Author: kichik
Description:
The SpamBlacklist extension uses preg_match to search for bad URLs. When used
along with a big blacklist like chongqed's[1], it fails with the following
warning message:
Warning: preg_match(): Compilation failed: regular expression too large at offset 0
According to the PCRE source code used in PHP[2], that pattern limit is 64kb
(2^16). It's pretty big, but chongqed's list is over 100kb.
It's possible to use eregi instead, but it's very slow. On SourceForge servers,
it even dies because of the 10 seconds execution time limit on medium pages.
Attached is a patch that uses the regular expression only once, after it finds
one of the bad URLs without using a regular expression. The regular expression
is used just to make sure a URL was really found and not just the domain name.
Thinking about this again, I realized I'm forfeiting the advantages of a regular
expression to catch bad URLs. However, as regular expressions usage is very low,
I believe this a very reasonable trade off. Especially if you consider that the
other possibility is not having a blacklist at all.
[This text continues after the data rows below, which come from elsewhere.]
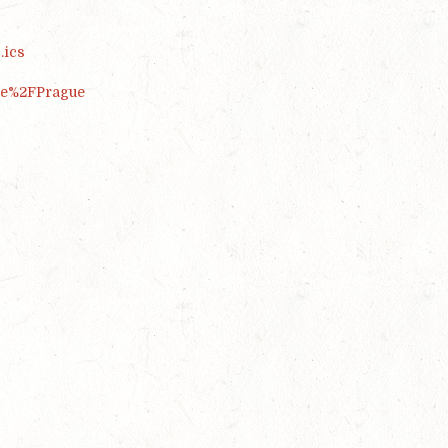
.ics
pe%2FPrague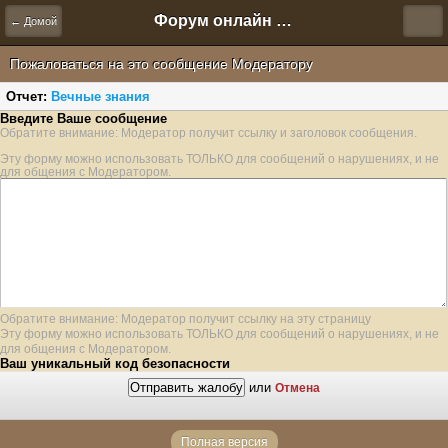
Форум онлайн игры "Новая Эра" (Нюра Биз)
← Домой
Пожаловаться на это сообщение Модератору
Отчет:
Вечные знания
Введите Ваше сообщение
Обратите внимание: Модератор получит ссылку и заголовок сообщения.
Эту форму можно использовать ТОЛЬКО для сообщений о нарушениях, и не
для общения с Модератором.
Обратите внимание: Модератор получит ссылку на эту страницу
Эту форму можно использовать ТОЛЬКО для сообщений о нарушениях, и не
для общения с Модератором.
Ваш уникальный код безопасности
или
Отмена
Полная версия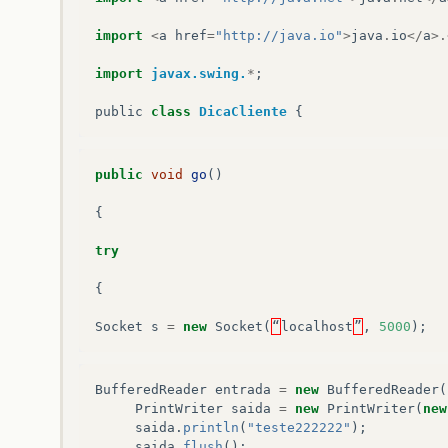
import
<
a
href
=
"http://java.io"
>
java
.
io
</
a
>.
import
javax.swing.
*
;
public
class
DicaCliente
{
public
void
go
()
{
try
{
Socket
s
=
new
Socket
(
“
localhost
”
,
5000
);
BufferedReader
entrada
=
new
BufferedReader
(
PrintWriter
saida
=
new
PrintWriter
(
new
saida
.
println
(
"teste222222"
);
saida
.
flush
();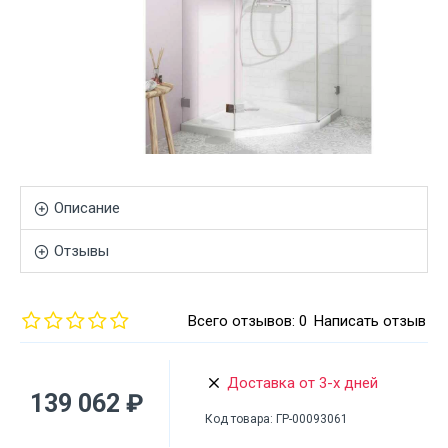
Описание
Отзывы
Всего отзывов: 0
Написать отзыв
Доставка от 3-х дней
139 062 ₽
Код товара:
ГР-00093061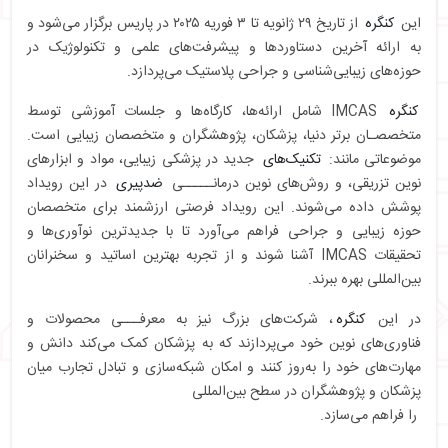
این
کنگره
از تاریخ ۲۹ ژانویه تا ۳ فوریه ۲۰۲۵ در پاریس برگزار می‌شود و
به ارائه آخرین دستاوردها و پیشرفت‌های علمی و تکنولوژیک در
حوزه‌های زیبایی‌شناسی و جراحی پلاستیک می‌پردازد.
کنگره
IMCAS شامل ارائه‌ها، کارگاه‌ها و جلسات آموزشی توسط
متخصصـان برتر دنیا، پزشکان، پژوهشگران و متخصصان زیبایی است.
موضوعاتی مانند:
تکنیک‌های
جدید در پزشکی زیبایی، مواد و ابزارهای
نوین تزریقی، و روش‌های نوین درمانـــــی
ضدپیری
در این رویداد
پوشش داده می‌شوند. این رویداد فرصتی ارزشمند برای متخصصان
حوزه زیبایی و جراحی فراهم می‌آورد تا با جدیدترین نوآوری‌ها و
تحقیقات IMCAS آشنا شوند و از تجربه بهترین اساتید و سخنرانان
بین‌المللی بهره ببرند.
در این
کنگره
، شرکت‌های بزرگ نیز به معرفـــی محصولات و
فناوری‌های نوین خود می‌پردازند که به پزشکان کمک می‌کند دانش و
مهارت‌های خود را به‌روز کنند و امکان شبکه‌سازی و تبادل تجارب میان
پزشکان و پژوهشگران در سطح بین‌المللی
را فراهم می‌سازد.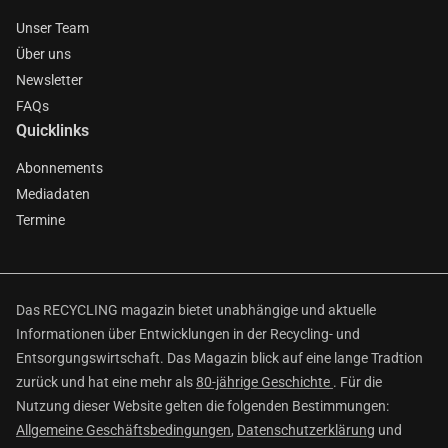
Unser Team
Über uns
Newsletter
FAQs
Quicklinks
Abonnements
Mediadaten
Termine
Das RECYCLING magazin bietet unabhängige und aktuelle
Informationen über Entwicklungen in der Recycling- und
Entsorgungswirtschaft. Das Magazin blick auf eine lange Tradtion
zurück und hat eine mehr als
80-jährige Geschichte
. Für die
Nutzung dieser Website gelten die folgenden Bestimmungen:
Allgemeine Geschäftsbedingungen
,
Datenschutzerklärung
und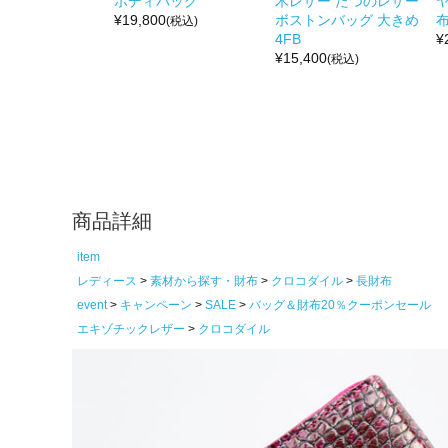
ボディバッグ
木レザー たつのレザー
¥
19,800
ボストンバッグ 大きめ
布
(税込)
4FB
¥
¥
15,400
(税込)
商品詳細
item
レディース
素材から探す・財布
クロコダイル
長財布
event
キャンペーン
SALE
バッグ＆財布20％クーポンセール
エキゾチックレザー
クロコダイル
It might be possible to split the regular expression to several regular
expressions, smaller than 64kb, and try them one by one. But I haven't tried
going down that road.
[1] http://blacklist.chongqed.org/
[2]
http://chora.php.net/co.php/php-src/ext/pcre/pcrelib/pcre_internal.h?php=ea47bb18dd995a11cb26cbb56196f3a4&r=1.1#198
Version: unspecified
Severity: major
URL: http://meta.wikimedia.org/wiki/SpamBlacklist_extension